Semaphorin 4C was cloned with an N-terminal FLAG tag and a C-terminal HA tag, and stably expressed in HEK cells overexpressing BACE1 or empty vector as control. (A) Cell lysates show a single prominent band for mature Sema4C (left panel), which is shed by β-secretase activity into the medium (right panel). (B) Cells were treated with the γ-secretase inhibitor DAPT and cell lysates were probed for the presence of CTFs using the C-terminal HA epitope tag.
Figure 6.
Single pass membrane proteins unaltered by β-secretase activity.
Endogenous membrane proteins nicastrin (Nct, A) and Itgβ1 (B) were found not to be shed by BACE1 or another secretase. ACE (C) and BACE1 (D) were both shed by metalloproteases, but not affected by β-secretase activity. Left panels are from cell lysates, and right panels are from conditioned medium.
Figure 7.
Alignment of β-secretase substrates and putative cleavage sites.

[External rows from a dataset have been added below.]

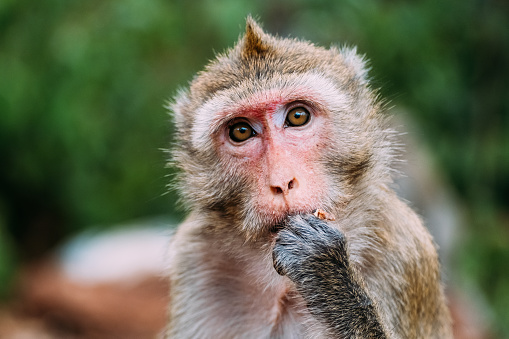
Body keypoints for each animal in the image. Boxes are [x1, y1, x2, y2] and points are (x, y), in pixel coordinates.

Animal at [165, 17, 450, 338]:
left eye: (298, 116)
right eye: (240, 131)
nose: (282, 182)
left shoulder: (405, 250)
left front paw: (326, 272)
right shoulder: (196, 259)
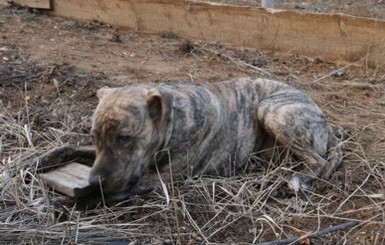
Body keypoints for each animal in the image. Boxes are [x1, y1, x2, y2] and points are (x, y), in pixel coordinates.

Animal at [88, 77, 342, 200]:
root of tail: (324, 120)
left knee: (320, 161)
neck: (174, 119)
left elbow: (119, 191)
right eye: (94, 136)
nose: (94, 181)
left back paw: (300, 179)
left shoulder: (163, 178)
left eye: (125, 138)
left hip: (270, 110)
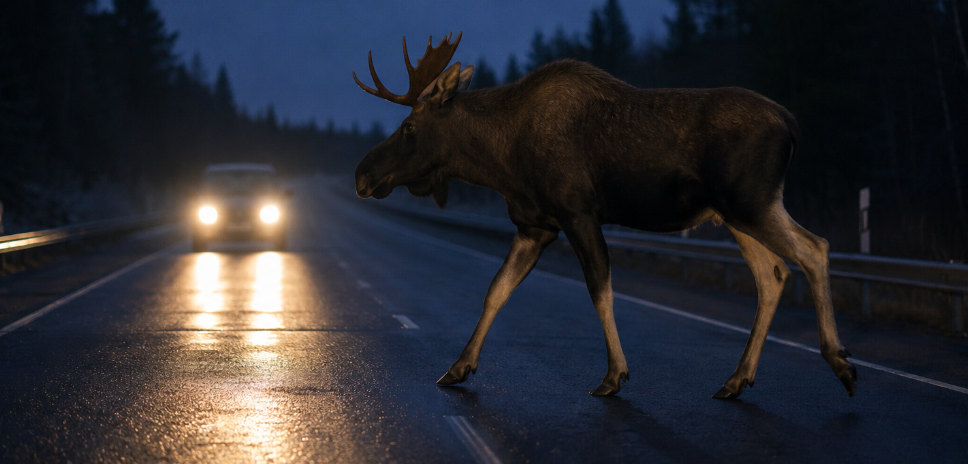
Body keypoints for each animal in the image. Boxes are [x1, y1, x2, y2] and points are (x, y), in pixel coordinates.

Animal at [352, 32, 857, 398]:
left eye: (408, 127)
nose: (362, 174)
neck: (501, 159)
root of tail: (791, 124)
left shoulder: (577, 213)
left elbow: (600, 289)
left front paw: (615, 374)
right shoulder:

The primary amino acid sequence of BACE1 substrates (A) and non-substrates (B) are shown. The first ten amino acids of the transmembrane domain are included, if present. Known cleavage sites are indicated with a black box and arrowhead, and potential cleavage sites are in gray. All sequences are human, except ST6Gal I, whose cleavage site was determined in rat. Sequence from type II proteins is listed from C- to N-terminal to maintain membrane orientation.